Britain’s departure from the European Union is once again top of the international news agenda. With barely four months before the nation’s exit from the blocnext March 29 a draft agreement on the terms of Brexit has been approved by Prime Minister Theresa May’s government and by the 27 remaining EU members. But, before being formally endorsed by EU leaders, approval by the British Parliament is required.
A so-called meaningful vote in the House of Commons is expected on December 11 following a five-day marathon debate and what is expected to be a titanic showdown among MPs. The agreement – as well as the separate political declaration outlining how EU/UK trade, security and other issues will work -- has already been fiercely opposed in recent parliamentary exchanges and the signs are that it will be ultimately rejected.
If the House of Commons votes down the deal, EU leaders have made clear their unwillingness to renegotiate it. A no-deal Brexit would presumably follow, resulting in possible chaos, severe damage to the British economy and wide-ranging repercussions internationally. The Bank of England has predicted the UK could sink into a severe recession. For its part, the International Monetary Fund has warned of shockwaves through the world financial system that would put global economic stability at risk.
It seems many in the UK have become increasingly concerned that, after more than 18 months of intense negotiations to implement the majority decision in the 2016 referendum to quit the EU, the best the government can come up with is a controversial draft agreement which satisfies few and is already strongly opposed on the grounds it does not deliver the Brexit demanded by the people.
Mrs May now has to convince MPs the agreement is the best way forward for Britain. She claims it is right for the whole of the country because it will mean regaining control of the UK’s laws, money and borders, as well as its agriculture and fisheries, together with the right to develop an independent trade policy.
Critics of the agreement maintain, however, these claims cannot be justified because the divorce terms are too vague and leave the UK half-in and half-out of the bloc for an indeterminate period. Those opposed to it contend that, while continuing to make huge payments to the EU, the UK will be consigned to what has been termed “a limbo of unknowable duration” through a transition period that could be extended while the nation continues to be tied to the EU’s rules (without any say in formulating them) and could be forced to stay in the customs union indefinitely because of the backstop arrangements for the Irish border.
Seen from this side of the Atlantic and detached from the controversy, it is easier to reflect on the main issue of Brexit which is essentially about UK sovereignty and control over the nation’s affairs. Some in Britain maintain the failure of Mrs May’s government to stand firm against EU intransigence - and negotiate a clean break from a Brussels which is making the country’s exit as difficult as possible in order to deter other members from following suit - is tantamount to capitulation.
As such, they compare it with the Suez crisis in 1956 or what historians regard as Britain’s blunder in sacrificing Czechoslovakia instead of facing up to Hitler at Munich in 1938. Others see a parallel with King Henry VIII’s schism with Rome and the rejection of Roman Catholicism. Still others regard Brexit as a modern failure in statecraft when Britain should be operating from a position of strength in its own interests as a sovereign nation.

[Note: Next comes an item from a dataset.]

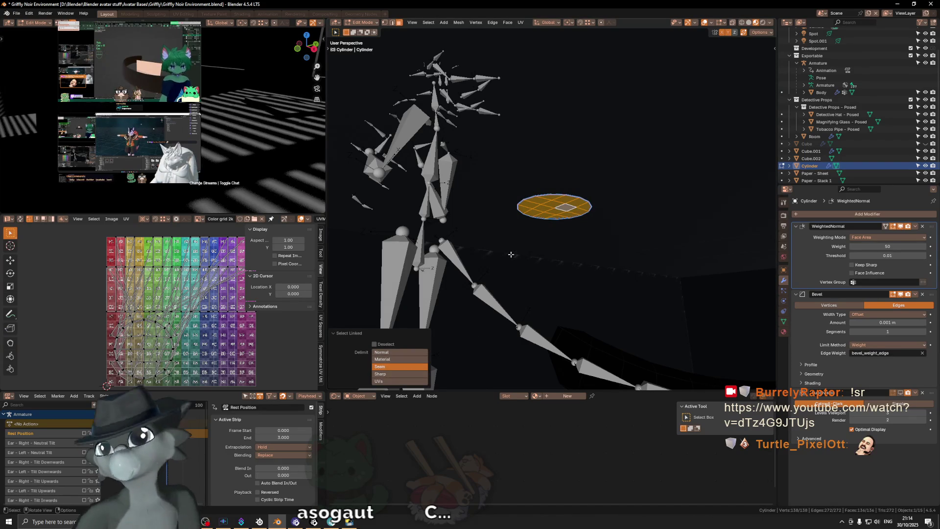
{"action": "left_click", "coordinate": [578, 217], "text": "ctrl"}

Many consider that Brexit was inevitable as the EU remains intent on ever-closer union and a federal super-state, despite the irony that European integration appears to have stalled with the election of populist governments in Hungary, Poland and, more recently, Italy. They see Brexit as a withdrawal from the EU’s political institutions so that Britain can indeed take back control of – in Mrs May’s words – the nation’s laws, money and borders. But they recognise the importance of close cooperation where possible and, in particular, frictionless trade with Britain’s European neighbours; and this was shown originally by the result of Britain’s 1975 referendum when a clear majority voted to stay in the then European Economic Community or Common Market.
It seems that a “no deal” could lead to the ousting of Mrs May as Prime Minister and to a General Election or a second referendum which presumably would be billed as a people’s vote on the draft agreement. But, even if the House of Commons passes the draft agreement, she could still face a vote of no-confidence in the face of pressure from Brexiteers. At this critical stage nothing can be ruled out.
Whatever happens, we reiterate our comment in an earlier column – as observers from afar -- that this is a momentous time in British politics and an important point in the nation’s long history. It is no exaggeration to say the coming weeks and months could be crucial in determining Britain’s immediate political and economic future.
We must also remember the warnings now growing louder that if this depending on how this all plays out the negative impact on the whole global economy could be seismic.